Easy Ways to Get Organized in the New Year

Lia Picard
·3-min read
Closet Organization
Closet Organization

Laurey W. Glenn

If the idea of “organizing” makes you cringe, you’re not alone. Instagram accounts like The Home Edit might make it seem like we should live in a color-sorted wonderland with not one ounce of clutter, but that’s unattainable. Stephanie Jacobs, an Atlanta-based professional home stager, says, “I would love my for my pantry to be Instagrammable or Pinterest-perfect every day of my life, but every time I try somebody goes in and messes it up. So I feel like there's a lot of things that can still look pretty, but be functional and stay organized as well.”

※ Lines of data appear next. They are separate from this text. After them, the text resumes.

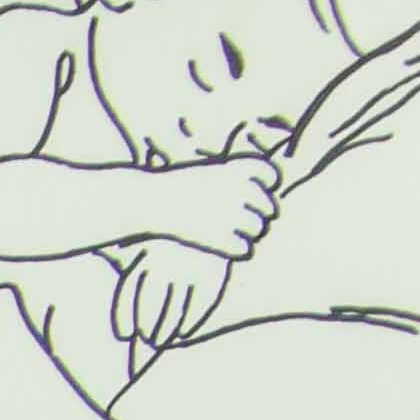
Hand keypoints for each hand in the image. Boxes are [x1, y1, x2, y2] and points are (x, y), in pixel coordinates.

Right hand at [99, 162, 264, 258]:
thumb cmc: (175, 186)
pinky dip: (238, 250)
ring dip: (250, 234)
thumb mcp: (208, 172)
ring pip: (259, 229)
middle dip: (259, 215)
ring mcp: (232, 214)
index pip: (270, 176)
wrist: (149, 200)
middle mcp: (240, 189)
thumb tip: (264, 202)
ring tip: (233, 233)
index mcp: (237, 169)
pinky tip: (226, 247)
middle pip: (269, 207)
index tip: (258, 192)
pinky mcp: (222, 237)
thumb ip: (236, 181)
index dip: (268, 185)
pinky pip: (245, 249)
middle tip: (245, 221)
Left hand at [107, 233, 235, 373]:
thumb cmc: (167, 234)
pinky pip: (199, 306)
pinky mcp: (212, 273)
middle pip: (149, 306)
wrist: (212, 214)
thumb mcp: (144, 236)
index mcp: (144, 253)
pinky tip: (184, 333)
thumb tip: (98, 250)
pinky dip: (191, 323)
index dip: (124, 317)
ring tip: (162, 342)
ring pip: (174, 310)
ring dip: (166, 331)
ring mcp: (189, 268)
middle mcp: (165, 262)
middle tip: (147, 341)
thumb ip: (119, 249)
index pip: (128, 292)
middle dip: (147, 328)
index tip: (124, 335)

As a busy parent often working with other busy parents, she understands that it’s important to have realistic expectations when it comes to home organization. Want to get organized in 2021? Jacobs shared some tips to help us achieve beautiful yet functional spaces.

Do it in small doses.

Don’t try to reorganize your entire home in one day. Jacobs suggests picking one section of the house and focusing on that. “Something that works for me is coming back to it every few months and reorganizing and purging,” says Jacobs. For example, she’ll go through her kids’ crafts area and sift through broken crayons, full coloring books, and dried-out markers and toss them.

Labels and bins are your friend.

Jacobs loves to use bins in closets and laundry rooms to keep similar items together. “I would love to use a label maker, but I use Post-it label tape or full stick notes. So you just write it on the label tape, tear it off and stick it on,” she says. Put a basket on the shelf above your washing machine and fill it with detergent and other cleaning items. In the bathroom, use a bin to store hair accessories. Several retailers sell affordable bins and baskets including Target and Amazon.

If it’s been a while, say goodbye.

When it comes to clothes in your closet, Jacobs abides by the rule of, “if you haven’t worn it in a year, toss (or donate) it.” This rule is a little harder to apply in the era of Covid-19, but be honest: would you really have worn that dress this year? If not, then it’s so long. Similarly, you could apply this rule to other clutter on your counters in your cabinet. All those nail polish bottles that you haven’t opened in a couple of years? Bye.

Use your space meaningfully.

Many of us have homes that weren’t necessarily built with today’s functions in mind. Think about how you can reconfigure a space to make it more useful for you. For example, Jacobs has been turning clients’ shallow coat closets into study stations or mudrooms. “People are finding that this version is much more accommodating for hiding and storing things. And this is another place where you can put outlets in for charging stations and also have a clean and dirty mask station in there,” she says.